Repeat verbatim, and only, the lines of the data below, beginning at the line that contains "immunohistochemistry (IHC) histopathology" and stopping after the line that contains "micrograph displays immunohistochemistry".

Segment Start: Study material

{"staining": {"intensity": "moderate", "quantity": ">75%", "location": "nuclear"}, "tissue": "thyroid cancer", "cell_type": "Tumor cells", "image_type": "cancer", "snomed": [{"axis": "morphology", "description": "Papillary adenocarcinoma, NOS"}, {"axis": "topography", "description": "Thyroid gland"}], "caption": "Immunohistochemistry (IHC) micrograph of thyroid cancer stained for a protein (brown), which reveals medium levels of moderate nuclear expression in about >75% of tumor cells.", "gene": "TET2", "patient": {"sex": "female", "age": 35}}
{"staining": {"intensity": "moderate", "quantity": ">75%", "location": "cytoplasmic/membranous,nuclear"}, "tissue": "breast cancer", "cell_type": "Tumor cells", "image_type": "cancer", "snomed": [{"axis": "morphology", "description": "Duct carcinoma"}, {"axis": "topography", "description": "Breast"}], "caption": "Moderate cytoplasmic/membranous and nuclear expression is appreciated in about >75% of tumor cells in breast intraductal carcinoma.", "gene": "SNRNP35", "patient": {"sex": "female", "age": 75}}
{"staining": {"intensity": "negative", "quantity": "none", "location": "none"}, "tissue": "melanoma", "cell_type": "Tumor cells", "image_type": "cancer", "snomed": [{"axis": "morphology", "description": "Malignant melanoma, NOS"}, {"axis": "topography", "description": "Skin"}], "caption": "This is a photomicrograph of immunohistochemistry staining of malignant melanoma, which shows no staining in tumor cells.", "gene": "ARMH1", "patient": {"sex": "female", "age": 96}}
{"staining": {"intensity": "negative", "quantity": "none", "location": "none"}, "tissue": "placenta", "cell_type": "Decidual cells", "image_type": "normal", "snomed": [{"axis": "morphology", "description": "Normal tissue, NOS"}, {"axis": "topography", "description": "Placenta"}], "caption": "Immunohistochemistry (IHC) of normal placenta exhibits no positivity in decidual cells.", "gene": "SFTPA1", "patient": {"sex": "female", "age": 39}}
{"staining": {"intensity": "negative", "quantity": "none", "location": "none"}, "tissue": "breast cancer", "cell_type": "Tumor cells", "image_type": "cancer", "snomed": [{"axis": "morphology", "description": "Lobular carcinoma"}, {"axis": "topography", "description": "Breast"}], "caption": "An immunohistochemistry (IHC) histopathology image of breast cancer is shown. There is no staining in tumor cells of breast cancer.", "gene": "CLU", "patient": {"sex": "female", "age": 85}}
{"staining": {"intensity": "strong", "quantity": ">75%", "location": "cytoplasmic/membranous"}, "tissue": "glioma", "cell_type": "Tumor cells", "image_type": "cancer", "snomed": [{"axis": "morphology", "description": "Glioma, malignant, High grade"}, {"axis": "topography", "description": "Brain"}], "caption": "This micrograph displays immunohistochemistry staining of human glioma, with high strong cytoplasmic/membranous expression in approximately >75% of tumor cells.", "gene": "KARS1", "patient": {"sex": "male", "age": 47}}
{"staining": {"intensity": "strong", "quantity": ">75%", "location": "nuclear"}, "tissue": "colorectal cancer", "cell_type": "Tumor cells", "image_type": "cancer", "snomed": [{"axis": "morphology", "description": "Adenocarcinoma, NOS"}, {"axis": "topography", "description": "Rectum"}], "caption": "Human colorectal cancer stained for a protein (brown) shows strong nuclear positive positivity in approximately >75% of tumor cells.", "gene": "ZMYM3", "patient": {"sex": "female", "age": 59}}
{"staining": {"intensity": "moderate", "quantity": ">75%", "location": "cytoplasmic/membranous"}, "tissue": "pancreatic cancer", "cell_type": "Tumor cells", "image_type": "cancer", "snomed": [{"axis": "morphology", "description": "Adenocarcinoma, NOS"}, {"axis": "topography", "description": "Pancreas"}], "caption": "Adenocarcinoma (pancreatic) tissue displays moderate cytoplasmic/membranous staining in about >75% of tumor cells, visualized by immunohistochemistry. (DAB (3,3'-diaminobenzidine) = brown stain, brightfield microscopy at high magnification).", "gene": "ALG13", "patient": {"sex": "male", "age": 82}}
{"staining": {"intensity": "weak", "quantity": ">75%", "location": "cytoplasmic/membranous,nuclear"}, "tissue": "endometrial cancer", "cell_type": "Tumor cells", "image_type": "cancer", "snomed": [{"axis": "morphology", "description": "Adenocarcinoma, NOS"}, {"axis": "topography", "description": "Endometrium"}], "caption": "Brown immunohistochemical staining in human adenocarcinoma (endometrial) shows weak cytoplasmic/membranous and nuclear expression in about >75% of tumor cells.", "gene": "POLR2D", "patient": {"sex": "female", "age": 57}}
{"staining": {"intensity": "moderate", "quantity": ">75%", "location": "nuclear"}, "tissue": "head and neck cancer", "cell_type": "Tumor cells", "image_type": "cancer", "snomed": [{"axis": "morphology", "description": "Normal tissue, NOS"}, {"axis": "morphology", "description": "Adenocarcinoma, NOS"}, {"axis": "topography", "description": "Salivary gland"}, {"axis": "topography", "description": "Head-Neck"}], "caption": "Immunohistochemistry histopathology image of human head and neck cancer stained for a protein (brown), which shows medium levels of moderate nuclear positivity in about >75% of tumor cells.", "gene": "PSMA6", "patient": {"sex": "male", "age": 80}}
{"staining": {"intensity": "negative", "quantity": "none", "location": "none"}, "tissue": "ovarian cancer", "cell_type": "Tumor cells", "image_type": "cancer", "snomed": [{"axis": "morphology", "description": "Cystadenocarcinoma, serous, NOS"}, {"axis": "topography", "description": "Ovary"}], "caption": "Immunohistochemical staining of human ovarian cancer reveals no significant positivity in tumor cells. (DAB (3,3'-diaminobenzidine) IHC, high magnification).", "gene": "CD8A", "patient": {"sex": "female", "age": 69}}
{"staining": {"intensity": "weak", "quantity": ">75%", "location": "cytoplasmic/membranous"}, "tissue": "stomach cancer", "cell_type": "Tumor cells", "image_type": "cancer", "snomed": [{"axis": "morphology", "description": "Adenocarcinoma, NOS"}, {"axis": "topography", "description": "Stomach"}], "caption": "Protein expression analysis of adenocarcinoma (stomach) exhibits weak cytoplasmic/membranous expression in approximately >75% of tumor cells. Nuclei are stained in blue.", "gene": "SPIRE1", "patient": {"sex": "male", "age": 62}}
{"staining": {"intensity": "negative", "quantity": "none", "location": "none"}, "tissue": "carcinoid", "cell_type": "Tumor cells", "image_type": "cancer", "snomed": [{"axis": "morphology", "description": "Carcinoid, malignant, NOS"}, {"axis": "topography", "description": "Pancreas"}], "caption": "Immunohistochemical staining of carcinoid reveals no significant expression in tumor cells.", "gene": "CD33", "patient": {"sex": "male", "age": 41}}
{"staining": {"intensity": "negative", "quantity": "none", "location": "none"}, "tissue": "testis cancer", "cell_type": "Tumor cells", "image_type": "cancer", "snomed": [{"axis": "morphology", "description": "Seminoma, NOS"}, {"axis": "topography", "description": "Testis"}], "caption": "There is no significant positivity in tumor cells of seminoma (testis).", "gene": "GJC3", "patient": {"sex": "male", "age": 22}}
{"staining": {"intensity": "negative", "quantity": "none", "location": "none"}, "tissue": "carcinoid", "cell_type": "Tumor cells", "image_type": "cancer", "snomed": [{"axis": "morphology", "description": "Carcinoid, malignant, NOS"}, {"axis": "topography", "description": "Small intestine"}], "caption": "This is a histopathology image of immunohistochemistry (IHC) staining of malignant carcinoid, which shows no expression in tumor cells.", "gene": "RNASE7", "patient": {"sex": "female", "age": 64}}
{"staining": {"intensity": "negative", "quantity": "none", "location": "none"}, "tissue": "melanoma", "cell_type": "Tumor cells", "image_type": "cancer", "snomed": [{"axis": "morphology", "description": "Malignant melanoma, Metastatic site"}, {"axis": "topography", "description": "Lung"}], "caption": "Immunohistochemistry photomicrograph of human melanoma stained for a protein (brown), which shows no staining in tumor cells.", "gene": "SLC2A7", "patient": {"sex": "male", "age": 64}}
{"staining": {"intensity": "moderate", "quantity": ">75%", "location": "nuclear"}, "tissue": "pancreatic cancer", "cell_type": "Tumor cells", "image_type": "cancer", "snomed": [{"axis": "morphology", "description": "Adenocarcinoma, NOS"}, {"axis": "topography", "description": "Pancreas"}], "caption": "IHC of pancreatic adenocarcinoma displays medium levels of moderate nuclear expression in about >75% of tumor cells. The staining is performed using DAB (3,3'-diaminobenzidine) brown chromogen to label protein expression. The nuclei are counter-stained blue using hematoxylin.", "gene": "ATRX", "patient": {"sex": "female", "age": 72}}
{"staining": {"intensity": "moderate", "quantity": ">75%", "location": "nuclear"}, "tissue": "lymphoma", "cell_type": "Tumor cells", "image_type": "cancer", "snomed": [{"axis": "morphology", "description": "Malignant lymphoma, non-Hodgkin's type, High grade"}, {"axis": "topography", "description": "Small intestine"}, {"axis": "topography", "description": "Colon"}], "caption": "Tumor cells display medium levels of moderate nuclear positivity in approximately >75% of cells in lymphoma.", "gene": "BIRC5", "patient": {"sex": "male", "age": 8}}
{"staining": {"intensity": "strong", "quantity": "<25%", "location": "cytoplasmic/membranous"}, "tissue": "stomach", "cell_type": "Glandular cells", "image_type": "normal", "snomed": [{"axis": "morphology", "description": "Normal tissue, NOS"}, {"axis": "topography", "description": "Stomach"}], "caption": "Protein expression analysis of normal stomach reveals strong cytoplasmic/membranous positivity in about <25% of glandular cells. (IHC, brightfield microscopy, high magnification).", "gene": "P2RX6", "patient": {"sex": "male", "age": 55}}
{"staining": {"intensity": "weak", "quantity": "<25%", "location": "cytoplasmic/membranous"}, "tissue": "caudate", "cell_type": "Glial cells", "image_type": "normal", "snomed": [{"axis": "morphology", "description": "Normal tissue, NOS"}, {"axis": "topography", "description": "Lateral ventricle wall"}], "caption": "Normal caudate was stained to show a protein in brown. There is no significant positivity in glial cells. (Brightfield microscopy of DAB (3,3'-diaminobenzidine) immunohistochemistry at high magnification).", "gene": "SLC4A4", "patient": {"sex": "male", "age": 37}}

Segment End: Study material

* Exercise answer:
{"staining": {"intensity": "negative", "quantity": "none", "location": "none"}, "tissue": "breast cancer", "cell_type": "Tumor cells", "image_type": "cancer", "snomed": [{"axis": "morphology", "description": "Lobular carcinoma"}, {"axis": "topography", "description": "Breast"}], "caption": "An immunohistochemistry (IHC) histopathology image of breast cancer is shown. There is no staining in tumor cells of breast cancer.", "gene": "CLU", "patient": {"sex": "female", "age": 85}}
{"staining": {"intensity": "strong", "quantity": ">75%", "location": "cytoplasmic/membranous"}, "tissue": "glioma", "cell_type": "Tumor cells", "image_type": "cancer", "snomed": [{"axis": "morphology", "description": "Glioma, malignant, High grade"}, {"axis": "topography", "description": "Brain"}], "caption": "This micrograph displays immunohistochemistry staining of human glioma, with high strong cytoplasmic/membranous expression in approximately >75% of tumor cells.", "gene": "KARS1", "patient": {"sex": "male", "age": 47}}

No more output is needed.